**EXERCISE DIRECTIONS**
Look below for the line containing "format electronic a"; from there through the line containing "Acesta va permite", both lines included, please set down each line exactly and nothing else.

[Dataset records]
========
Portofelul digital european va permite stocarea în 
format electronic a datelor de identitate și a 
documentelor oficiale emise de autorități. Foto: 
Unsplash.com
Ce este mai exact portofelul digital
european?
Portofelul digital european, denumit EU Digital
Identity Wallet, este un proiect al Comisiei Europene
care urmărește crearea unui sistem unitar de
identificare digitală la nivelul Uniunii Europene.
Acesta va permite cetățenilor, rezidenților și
========
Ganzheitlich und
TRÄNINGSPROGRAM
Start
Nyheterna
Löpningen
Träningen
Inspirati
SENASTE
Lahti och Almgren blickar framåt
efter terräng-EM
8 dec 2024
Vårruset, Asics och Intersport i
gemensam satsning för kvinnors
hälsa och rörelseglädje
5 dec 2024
========
**OUTPUT**
format electronic a datelor de identitate și a 
documentelor oficiale emise de autorități. Foto: 
Unsplash.com
Ce este mai exact portofelul digital
european?
Portofelul digital european, denumit EU Digital
Identity Wallet, este un proiect al Comisiei Europene
care urmărește crearea unui sistem unitar de
identificare digitală la nivelul Uniunii Europene.
Acesta va permite cetățenilor, rezidenților și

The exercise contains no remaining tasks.